News
BMW and GoPro Adopt Chips&Media’s IP, Industry-Leading Technology
Seoul, South Korea – Sep 29, 2024
Interview with Kim Sang-hyun, CEO of Chips&Media, a Video IP Provider
150 clients, including Qualcomm, NXP, Google, AMD, and Meta
Powering diverse applications such as YouTube, Netflix Streaming, Autonomous Driving, Smartphones
Dividend Payout Ratio Expands Every Year, Driven by “CMNP,” NPU IP
▲ Chips&Media’s CEO, Kim Sang-hyun, at the headquarters in Gangnam-gu, Seoul
“In the age of artificial intelligence (AI), video technology is poised to penetrate nearly every industry. Key examples include global OTT platforms like Netflix, autonomous cameras and infotainment systems, and AI-based video detection in smartphones. The video IP market is set to bloom over the next three to four years.”

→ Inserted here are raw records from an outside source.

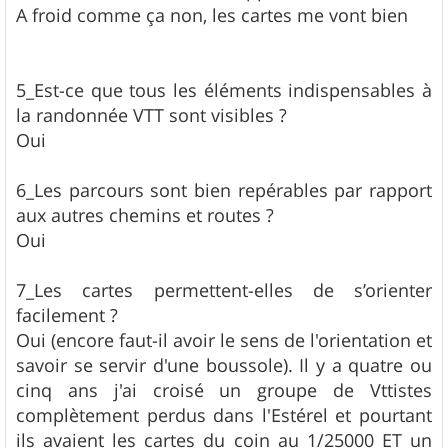
A froid comme ça non, les cartes me vont bien
5_Est-ce que tous les éléments indispensables à
la randonnée VTT sont visibles ?
Oui
6_Les parcours sont bien repérables par rapport
aux autres chemins et routes ?
Oui
7_Les cartes permettent-elles de s’orienter
facilement ?
Oui (encore faut-il avoir le sens de l'orientation et
savoir se servir d'une boussole). Il y a quatre ou
cinq ans j'ai croisé un groupe de Vttistes
complètement perdus dans l'Estérel et pourtant
ils avaient les cartes du coin au 1/25000 ET un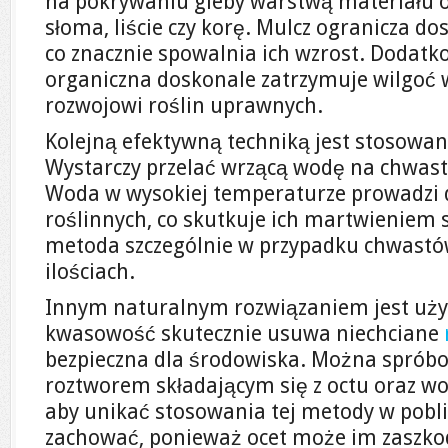
na pokrywaniu gleby warstwą materiału o
słoma, liście czy korę. Mulcz ogranicza d
co znacznie spowalnia ich wzrost. Dodat
organiczna doskonale zatrzymuje wilgoć w 
rozwojowi roślin uprawnych.
Kolejną efektywną techniką jest stosowa
Wystarczy przelać wrzącą wodę na chwasty,
Woda w wysokiej temperaturze prowadzi
roślinnych, co skutkuje ich martwieniem s
metoda szczególnie w przypadku chwastów
ilościach.
Innym naturalnym rozwiązaniem jest uży
kwasowość skutecznie usuwa niechciane
bezpieczna dla środowiska. Można sprób
roztworem składającym się z octu oraz wo
aby unikać stosowania tej metody w pobli
zachować, ponieważ ocet może im zaszkod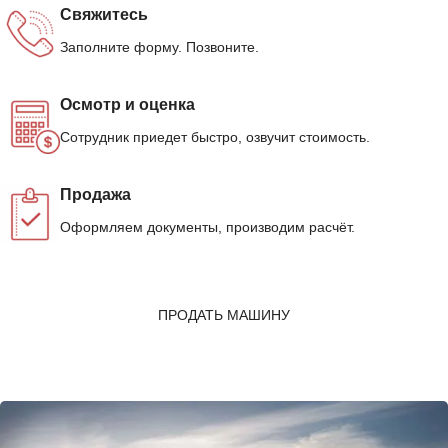
Свяжитесь
Заполните форму. Позвоните.
Осмотр и оценка
Сотрудник приедет быстро, озвучит стоимость.
Продажа
Оформляем документы, производим расчёт.
ПРОДАТЬ МАШИНУ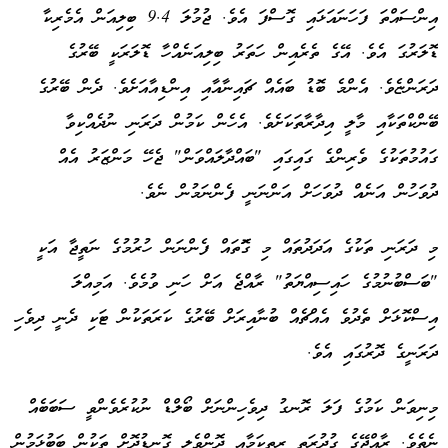
އިންސައްތަ ފަހަނައަޅައި ގޮސްފަ އެވެ. ޖުމުލަ 9.4 ބިލިއަން އެމެރިކާ
ޑޮލަރުގަ އެވެ. އޭގެ ތެރެއިން ހަތަރު ބިލިއަނެއްހާ ޑޮލަރަކީ ބޭރުގެ
ދަރަންޏެވެ. އެންމެ ބޮޑު ބައެއް ޗައިނާއާއި އިންޑިއާއަށެވެ. ދެން ބޭރުގެ
ބޭންކްތަކާއި މާލީ އިދާރާތަކަށެވެ. އެހެން ކަމުން ދަރަނި ނުދެއްކިވާ
ގައުމުތަކުގެ ވެރިންގެ ގައިގައި "ބައްދާލައްވަން" ޖެހޭ މަންޒަރު އެއް
ދުވަހުން އަނެއް ދުވަހަށް އަންނަނީ ފެންނަމުން ނެވެ.
މި ދަރަނި ތަކުގެ އަދަދުތައް މި ގޮަތައް ފެންނަން ހުރުމުގެ ނަތީޖާ އަކީ
"ބަސްބުނުމުގެ ހައިސިއްޔަތު" ރާއްޖެ އަށް ހަނި ވުމެވެ. އަމިއްލަ
އިސްކޮޅަށް ތެދުވެ އެއްޗެއް ބުނާއިރަށް ބޭރުގެ ކަރަތަކުން ޓަކި ދެނީ ދިވެހި
ދަރަނީގެ ދޮރުގައި އެވެ.
މިނިވަން ކަމުގެ ފަލަ ރޮނގު ދިވެހިންނަށް ބޯލްޑް ނުކުރެވެންވީ ސަބަބެއް
ނެތެވެ. ރާއްޖޭގެ ގުދުރަތީ ރީތިކަމާއި ދޮންވެލި ގޮނޑުދޮށް ތަކުން ބަބުޅަމުން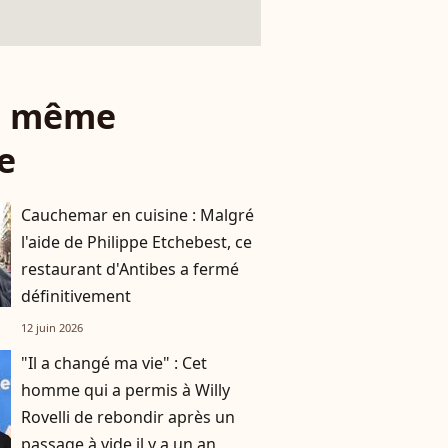
le même
e
Cauchemar en cuisine : Malgré
l'aide de Philippe Etchebest, ce
restaurant d'Antibes a fermé
définitivement
12 juin 2026
"Il a changé ma vie" : Cet
homme qui a permis à Willy
Rovelli de rebondir après un
passage à vide il y a un an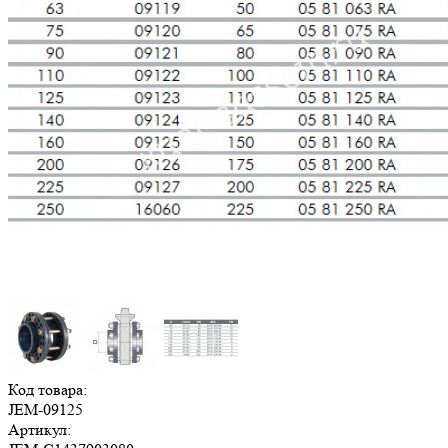
Код товара:
JEM-09125
Артикул: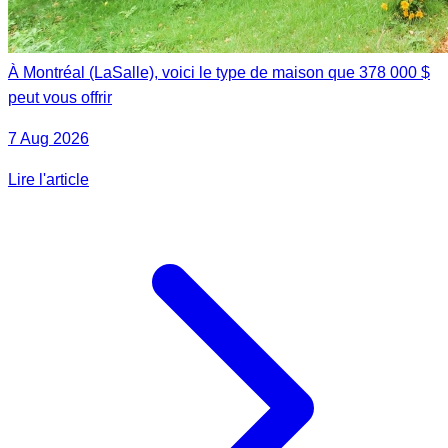
À Montréal (LaSalle), voici le type de maison que 378 000 $
peut vous offrir
7 Aug 2026
Lire l'article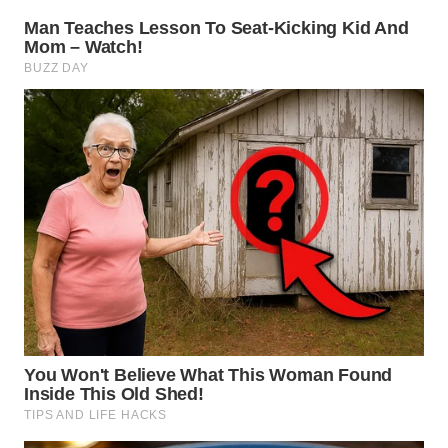
WN
MALUKU
WN
MALUT
WN
DAIRI
WN
DANAU
TOBA
WN
NIAS
WN
LANGKAT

These insights were shared by Kim Sang-hyun, CEO of Chips&Media, during an interview at the company’s headquarters in Seoul on September 27. Chips&Media, a global leader in video IP, has its solutions embedded in products by BMW, Volkswagen, GoPro, and various OTT platforms. With a client base of 150 global companies—including Qualcomm, NXP, Google, AMD, and Meta—Chips&Media has established a robust technological edge, surpassing competitors like VeriSilicon (China) and Allegro (France).
Kim anticipates the ongoing AI boom will provide fertile ground for the growth of video-related technology. Chips&Media specializes in video codec IPs embedded in semiconductors, enabling image recording and playback. Video processing technology plays a pivotal role in platforms like YouTube, where AI manages streaming data. Similarly, AI-based video codecs enhance smartphone capabilities, such as object detection in images or improving photo clarity in low-light conditions.
This technology is also integral to autonomous vehicle cameras, infotainment systems that provide driving data, and data centers that rely on video codec IPs to handle increasing streaming demands for OTT platforms like Netflix and Disney Plus.
Chips&Media generates approximately 50% of its revenue from overseas royalties. “Every time customers sell semiconductor chips, we earn royalties,” Kim explained. “Our technology is integrated into over 200 million electronic products annually, with a cumulative total of more than 1.55 billion devices sold worldwide.”
In September last year, Chips&Media launched CMNP, an NPU IP heralded as the company’s next-generation growth driver. CMNP is an image-specific NPU IP, offering faster processing compared to GPUs or general-purpose NPUs, which tend to consume more power. Its applications span a wide range of camera devices, including smartphones, automobiles, drones, and CCTVs. CMNP excels in upscaling processes, delivering smoother and sharper visuals than GPUs. Moreover, it complements NVIDIA’s GPUs, enabling broader adoption by companies using NVIDIA’s GPUs.
By 2030, Chips&Media aims for CMNP to contribute 20% of its total revenue. The CEO noted, “Vision 2025 has already been realized, and we are now focused on achieving Vision 2030, with an expected annual growth rate of 10–15%, aligning with the overall semiconductor IP market.”
The company is expanding its presence in the Chinese market. Last month, Chips&Media established a joint venture, InnoChipsMedia, a competitive Chinese AI semiconductor company, to tap into China’s IP sales and data center markets. Additionally, the company recently secured a $6.6 billion video IP license agreement with a leading Chinese semiconductor firm.
Chips&Media remains committed to prioritizing shareholder value. It maintains an annual dividend payout ratio of 20–25% of net income and has steadily increased dividend payments since 2020. The company has also completed three rounds of KRW 3 billion treasury stock purchases each. It is committed to further expanding its dividend ratio in line with government value-up programs.
The CEO emphasized, “We are creating a virtuous cycle by reinvesting in technology development through shareholder-friendly management. The dividend ratio was low due to valuation losses later last year, but we are optimistic about growth in shareholder value this year.”